Furthermore, while Tunisia, Egypt, Libya and even Yemen all imploded, those eruptions were largely internal, with their most significant ramifications limited to the examples they set in the Arab world. A collapse in Syria, on the other hand, could lead to an external explosion that would affect Iran, Lebanon, Jordan, Israel and even Iraq, foreign policy experts say, particularly if it dissolves into an Iraq-style civil war.

“The Sunnis are increasingly arming, and the situation is polarizing,” said Vali Nasr, a former Obama administration official in the State Department and the author of “The Shia Revival: How Conflicts Within Islam Will Shape the Future.”

“Iran and Hezbollah are backing the regime,” Mr. Nasr said. “There’s a lot of awareness across the regime that this is going to be pretty ugly.”

That awareness is fueling the desire to plan for a post-Assad era, Obama administration officials say. “Nobody wants another Iraq,” one administration official said on Saturday, speaking on the condition of anonymity.

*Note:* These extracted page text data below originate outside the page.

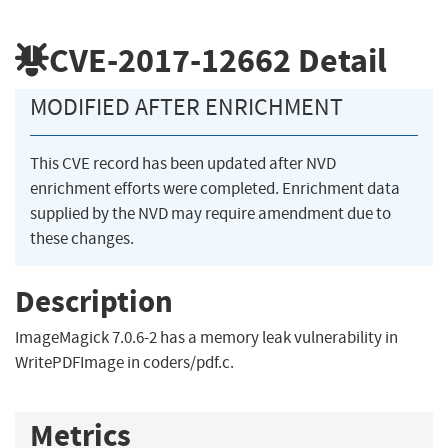
CVE-2017-12662
Detail
MODIFIED AFTER ENRICHMENT
This CVE record has been updated after NVD
enrichment efforts were completed. Enrichment data
supplied by the NVD may require amendment due to
these changes.
Description
ImageMagick 7.0.6-2 has a memory leak vulnerability in
WritePDFImage in coders/pdf.c.
Metrics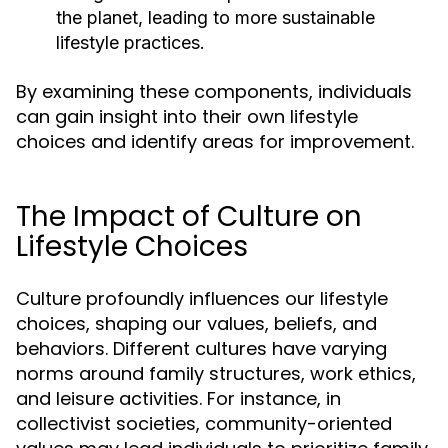
the planet, leading to more sustainable
lifestyle practices.
By examining these components, individuals
can gain insight into their own lifestyle
choices and identify areas for improvement.
The Impact of Culture on
Lifestyle Choices
Culture profoundly influences our lifestyle
choices, shaping our values, beliefs, and
behaviors. Different cultures have varying
norms around family structures, work ethics,
and leisure activities. For instance, in
collectivist societies, community-oriented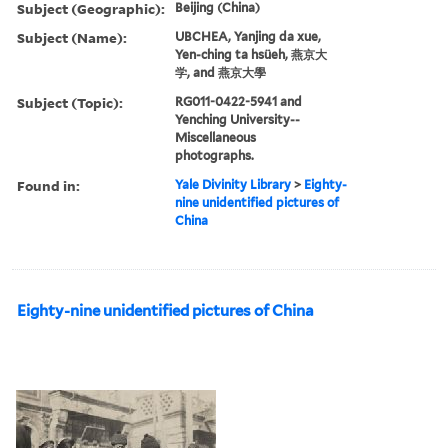
Subject (Geographic):
Beijing (China)
Subject (Name):
UBCHEA, Yanjing da xue,
Yen-ching ta hsüeh, 燕京大
学, and 燕京大學
Subject (Topic):
RG011-0422-5941 and
Yenching University--
Miscellaneous
photographs.
Found in:
Yale Divinity Library
>
Eighty-
nine unidentified pictures of
China
Eighty-nine unidentified pictures of China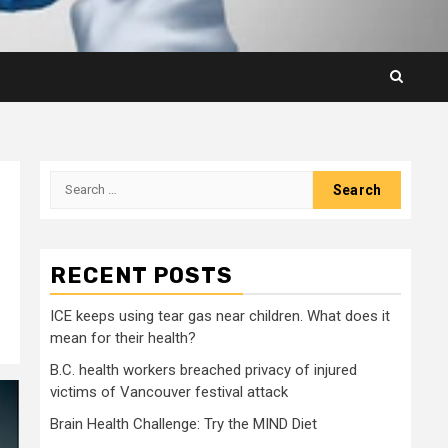
Search
for:
RECENT POSTS
ICE keeps using tear gas near children. What does it
mean for their health?
B.C. health workers breached privacy of injured
victims of Vancouver festival attack
Brain Health Challenge: Try the MIND Diet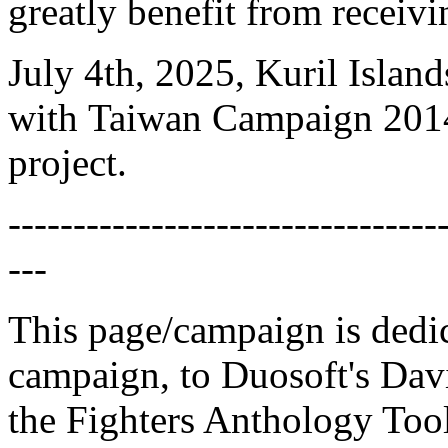
greatly benefit from receiv
July 4th, 2025, Kuril Isla
with Taiwan Campaign 2014,
project.
---------------------------------
---
This page/campaign is dedica
campaign, to Duosoft's Dav
the Fighters Anthology Toolk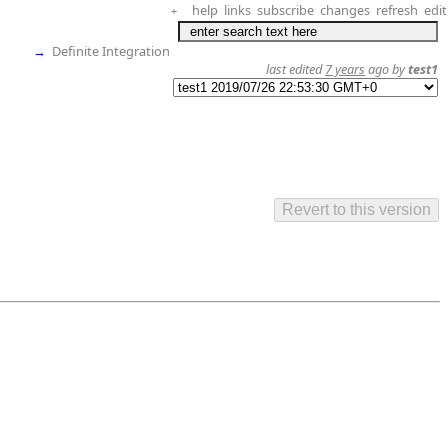
help
links
subscribe
changes
refresh
edit
+
→
Definite Integration
last edited
7 years
ago by
test1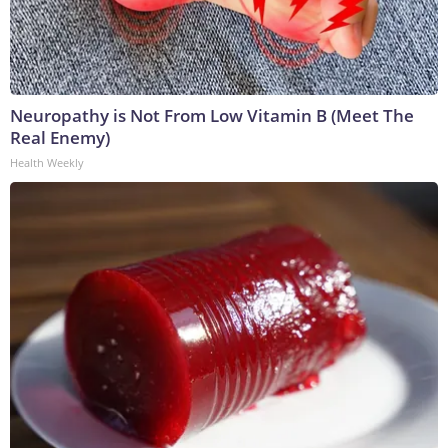
Neuropathy is Not From Low Vitamin B (Meet The
Real Enemy)
Health Weekly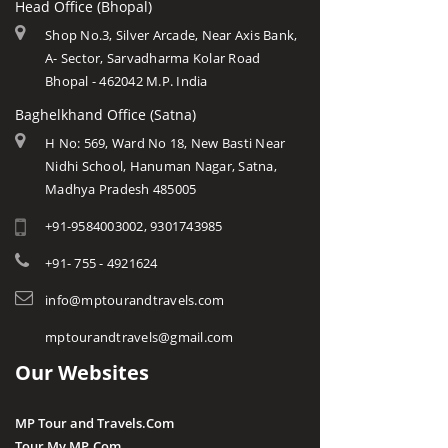
Head Office (Bhopal)
Shop No.3, Silver Arcade, Near Axis Bank,
A- Sector, Sarvadharma Kolar Road
Bhopal - 462042 M.P. India
Baghelkhand Office (Satna)
H No: 569, Ward No 18, New Basti Near
Nidhi School, Hanuman Nagar, Satna,
Madhya Pradesh 485005
+91-9584003002, 9301743985
+91- 755 - 4921624
info@mptourandtravels.com
mptourandtravels@gmail.com
Our Websites
MP Tour and Travels.Com
Tour My MP.Com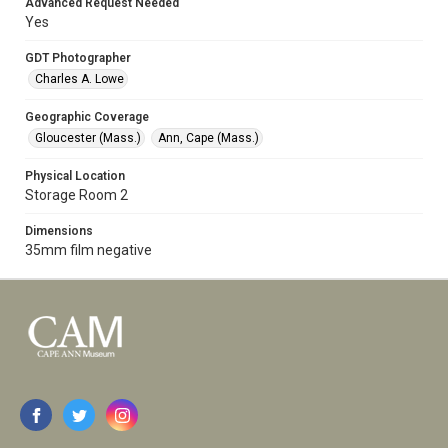
Advanced Request Needed
Yes
GDT Photographer
Charles A. Lowe
Geographic Coverage
Gloucester (Mass.)
Ann, Cape (Mass.)
Physical Location
Storage Room 2
Dimensions
35mm film negative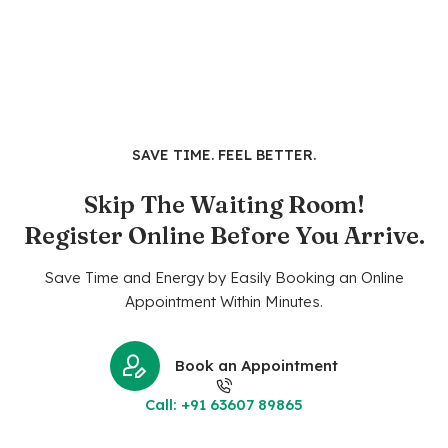
SAVE TIME. FEEL BETTER.
Skip The Waiting Room!
Register Online Before You Arrive.
Save Time and Energy by Easily Booking an Online
Appointment Within Minutes.
Book an Appointment
Call: +91 63607 89865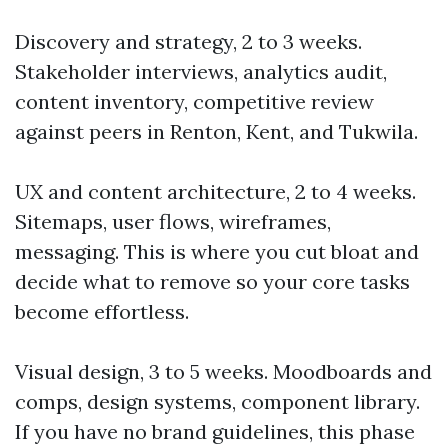
Discovery and strategy, 2 to 3 weeks.
Stakeholder interviews, analytics audit,
content inventory, competitive review
against peers in Renton, Kent, and Tukwila.
UX and content architecture, 2 to 4 weeks.
Sitemaps, user flows, wireframes,
messaging. This is where you cut bloat and
decide what to remove so your core tasks
become effortless.
Visual design, 3 to 5 weeks. Moodboards and
comps, design systems, component library.
If you have no brand guidelines, this phase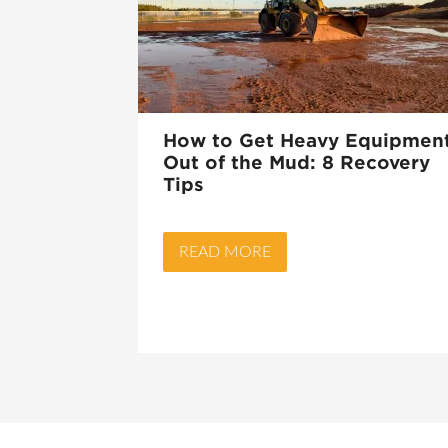
How to Get Heavy Equipmen
Out of the Mud: 8 Recovery
Tips
READ MORE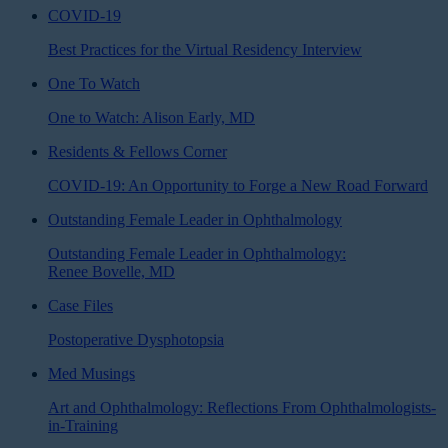
COVID-19
Best Practices for the Virtual Residency Interview
One To Watch
One to Watch: Alison Early, MD
Residents & Fellows Corner
COVID-19: An Opportunity to Forge a New Road Forward
Outstanding Female Leader in Ophthalmology
Outstanding Female Leader in Ophthalmology:
Renee Bovelle, MD
Case Files
Postoperative Dysphotopsia
Med Musings
Art and Ophthalmology: Reflections From Ophthalmologists-
in-Training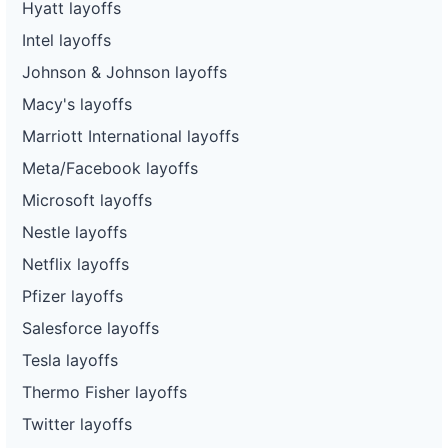
Hyatt layoffs
Intel layoffs
Johnson & Johnson layoffs
Macy's layoffs
Marriott International layoffs
Meta/Facebook layoffs
Microsoft layoffs
Nestle layoffs
Netflix layoffs
Pfizer layoffs
Salesforce layoffs
Tesla layoffs
Thermo Fisher layoffs
Twitter layoffs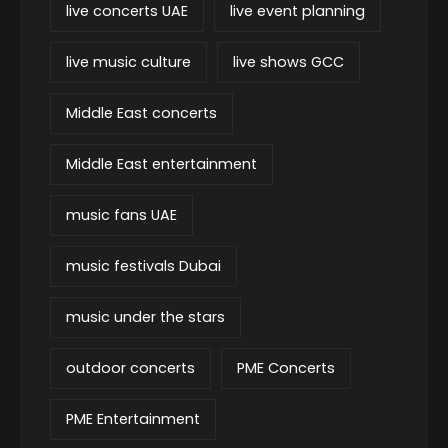
live concerts UAE
live event planning
live music culture
live shows GCC
Middle East concerts
Middle East entertainment
music fans UAE
music festivals Dubai
music under the stars
outdoor concerts
PME Concerts
PME Entertainment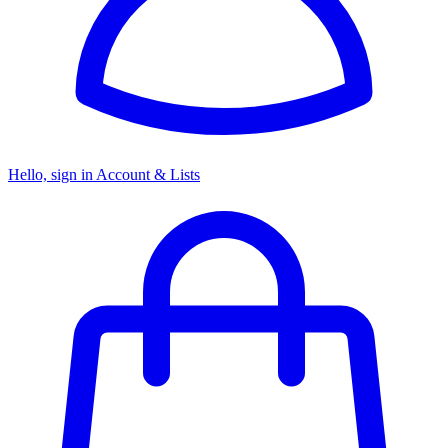
Hello, sign in
Account & Lists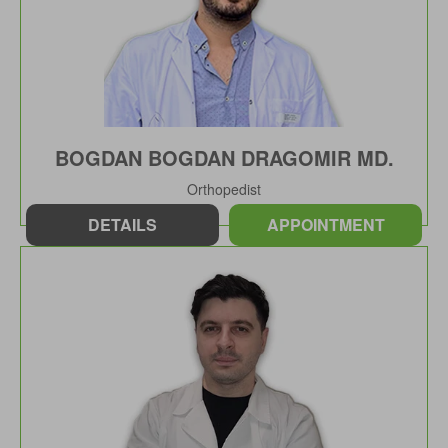
BOGDAN BOGDAN DRAGOMIR MD.
Orthopedist
DETAILS
APPOINTMENT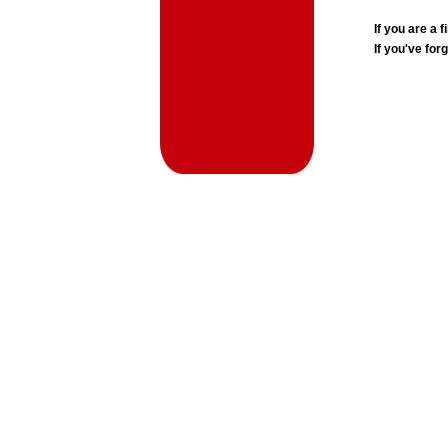
If you are a
If you've for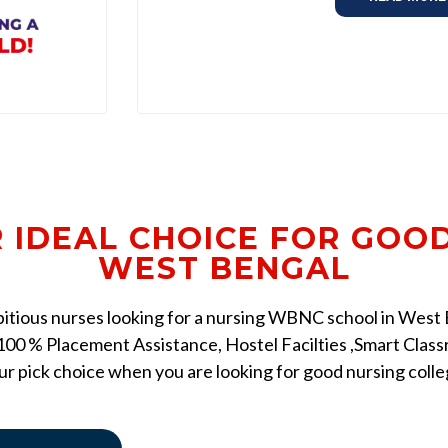
R IDEAL CHOICE FOR GOO
WEST BENGAL
mbitious nurses looking for a nursing WBNC school in West Be
00 % Placement Assistance, Hostel Facilties ,Smart Classr
r pick choice when you are looking for good nursing coll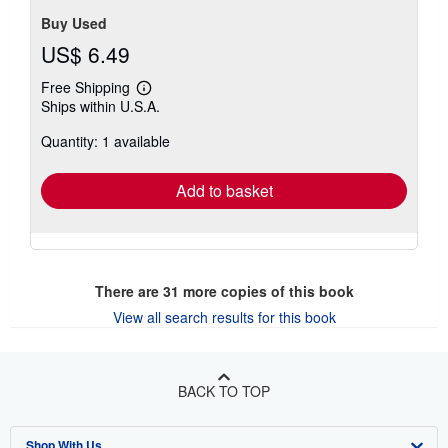
Buy Used
US$ 6.49
Free Shipping
Learn
Ships within U.S.A.
more
about
Quantity: 1 available
shipping
rates
Add to basket
There are
31
more copies of this book
View all search results for this book
BACK TO TOP
Shop With Us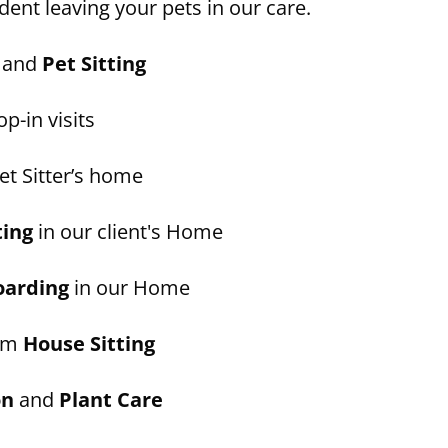
dent leaving your pets in our care.
and
Pet Sitting
p-in visits
et Sitter’s home
ting
in our client's Home
oarding
in our Home
erm
House Sitting
on
and
Plant Care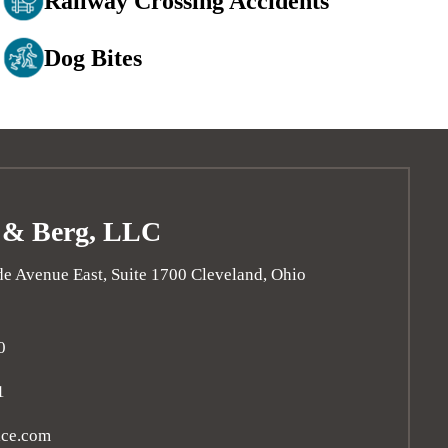
Railway Crossing Accidents
Dog Bites
 & Berg, LLC
e Avenue East, Suite 1700
Cleveland
,
Ohio
0
1
ice.com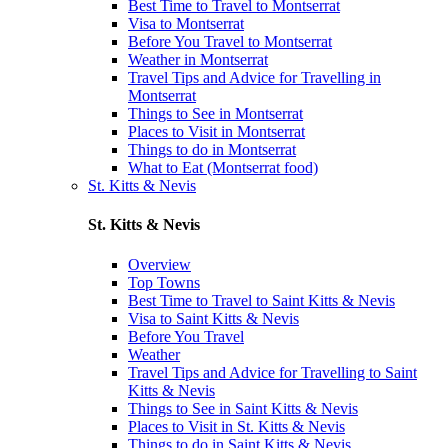
Best Time to Travel to Montserrat
Visa to Montserrat
Before You Travel to Montserrat
Weather in Montserrat
Travel Tips and Advice for Travelling in
Montserrat
Things to See in Montserrat
Places to Visit in Montserrat
Things to do in Montserrat
What to Eat (Montserrat food)
St. Kitts & Nevis
St. Kitts & Nevis
Overview
Top Towns
Best Time to Travel to Saint Kitts & Nevis
Visa to Saint Kitts & Nevis
Before You Travel
Weather
Travel Tips and Advice for Travelling to Saint
Kitts & Nevis
Things to See in Saint Kitts & Nevis
Places to Visit in St. Kitts & Nevis
Things to do in Saint Kitts & Nevis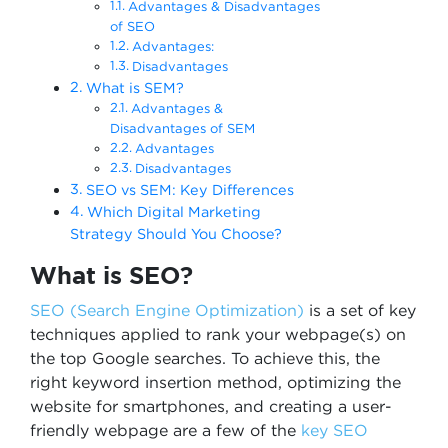
Advantages & Disadvantages
of SEO
Advantages:
Disadvantages
What is SEM?
Advantages &
Disadvantages of SEM
Advantages
Disadvantages
SEO vs SEM: Key Differences
Which Digital Marketing
Strategy Should You Choose?
What is SEO?
SEO (Search Engine Optimization)
is a set of key
techniques applied to rank your webpage(s) on
the top Google searches. To achieve this, the
right keyword insertion method, optimizing the
website for smartphones, and creating a user-
friendly webpage are a few of the
key SEO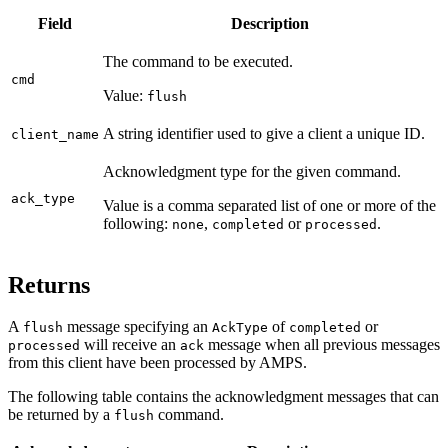
Field
Description
The command to be executed.
cmd
Value:
flush
A string identifier used to give a client a unique ID.
client_name
Acknowledgment type for the given command.
ack_type
Value is a comma separated list of one or more of the
following:
,
or
.
none
completed
processed
Returns
A
message specifying an
of
or
flush
AckType
completed
will receive an
message when all previous messages
processed
ack
from this client have been processed by AMPS.
The following table contains the acknowledgment messages that can
be returned by a
command.
flush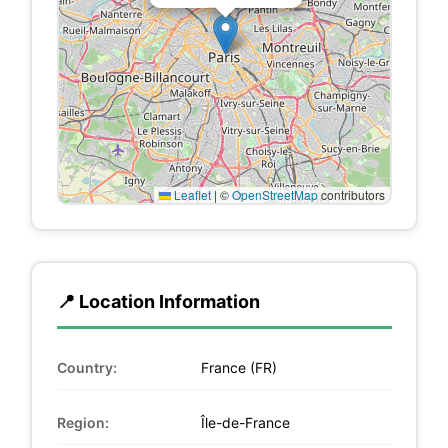
Leaflet
|
©
OpenStreetMap
contributors
📍 Location Information
Country:
France (FR)
Region:
Île-de-France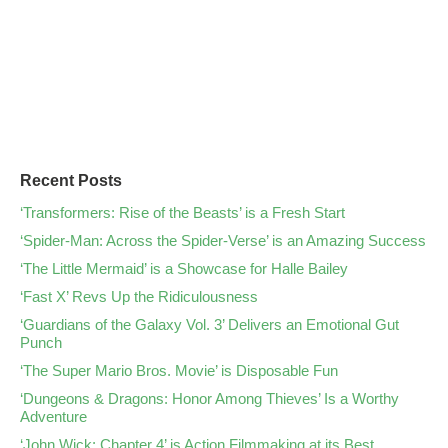
Recent Posts
‘Transformers: Rise of the Beasts’ is a Fresh Start
‘Spider-Man: Across the Spider-Verse’ is an Amazing Success
‘The Little Mermaid’ is a Showcase for Halle Bailey
‘Fast X’ Revs Up the Ridiculousness
‘Guardians of the Galaxy Vol. 3’ Delivers an Emotional Gut
Punch
‘The Super Mario Bros. Movie’ is Disposable Fun
‘Dungeons & Dragons: Honor Among Thieves’ Is a Worthy
Adventure
‘John Wick: Chapter 4’ is Action Filmmaking at its Best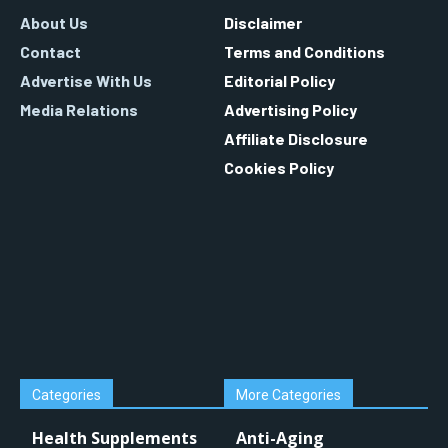
About Us
Disclaimer
Contact
Terms and Conditions
Advertise With Us
Editorial Policy
Media Relations
Advertising Policy
Affiliate Disclosure
Cookies Policy
Categories
More Categories
Health Supplements
Anti-Aging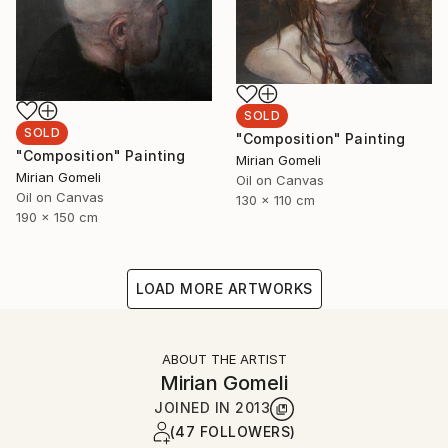
SOLD
SOLD
"Composition" Painting
"Composition" Painting
Mirian Gomeli
Mirian Gomeli
Oil on Canvas
Oil on Canvas
130 x 110 cm
190 x 150 cm
LOAD MORE ARTWORKS
ABOUT THE ARTIST
Mirian Gomeli
JOINED IN
2013
(47 FOLLOWERS)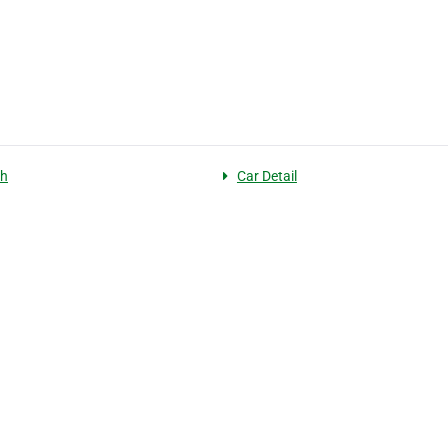
sh
Car Detail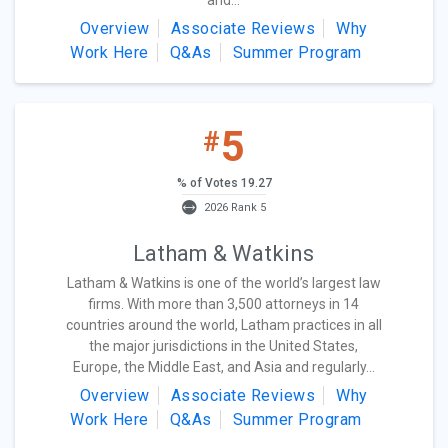
and...
Overview
Associate Reviews
Why
Work Here
Q&As
Summer Program
5
#
% of Votes 19.27
2026 Rank 5
Latham & Watkins
Latham & Watkins is one of the world’s largest law
firms. With more than 3,500 attorneys in 14
countries around the world, Latham practices in all
the major jurisdictions in the United States,
Europe, the Middle East, and Asia and regularly...
Overview
Associate Reviews
Why
Work Here
Q&As
Summer Program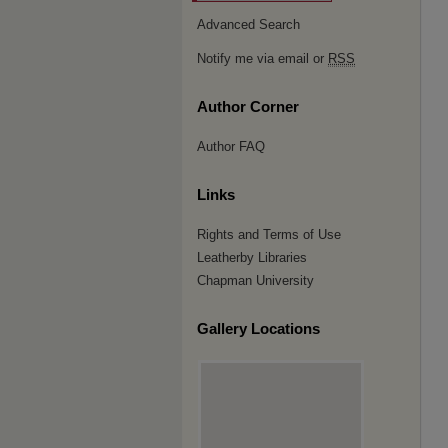
Advanced Search
Notify me via email or
RSS
Author Corner
Author FAQ
Links
Rights and Terms of Use
Leatherby Libraries
Chapman University
Gallery Locations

At the same time, the administration does not want to look as if the United States is trying to orchestrate the outcome in Syria, for fear that the image of American intervention might do the Syrian opposition more harm than good. In particular, administration officials say that they do not want to give the Iranian government — which has huge interests in the Syrian government and is Mr. Assad’s biggest supporter — an excuse to intervene.

But one administration official pointed to the remarkable call earlier this month by Iran’s president, Mahmoud Ahmadinejad, for Mr. Assad to ease up on his crackdown as a sign that even Iran’s leaders are worried about the Syrian president’s prospects.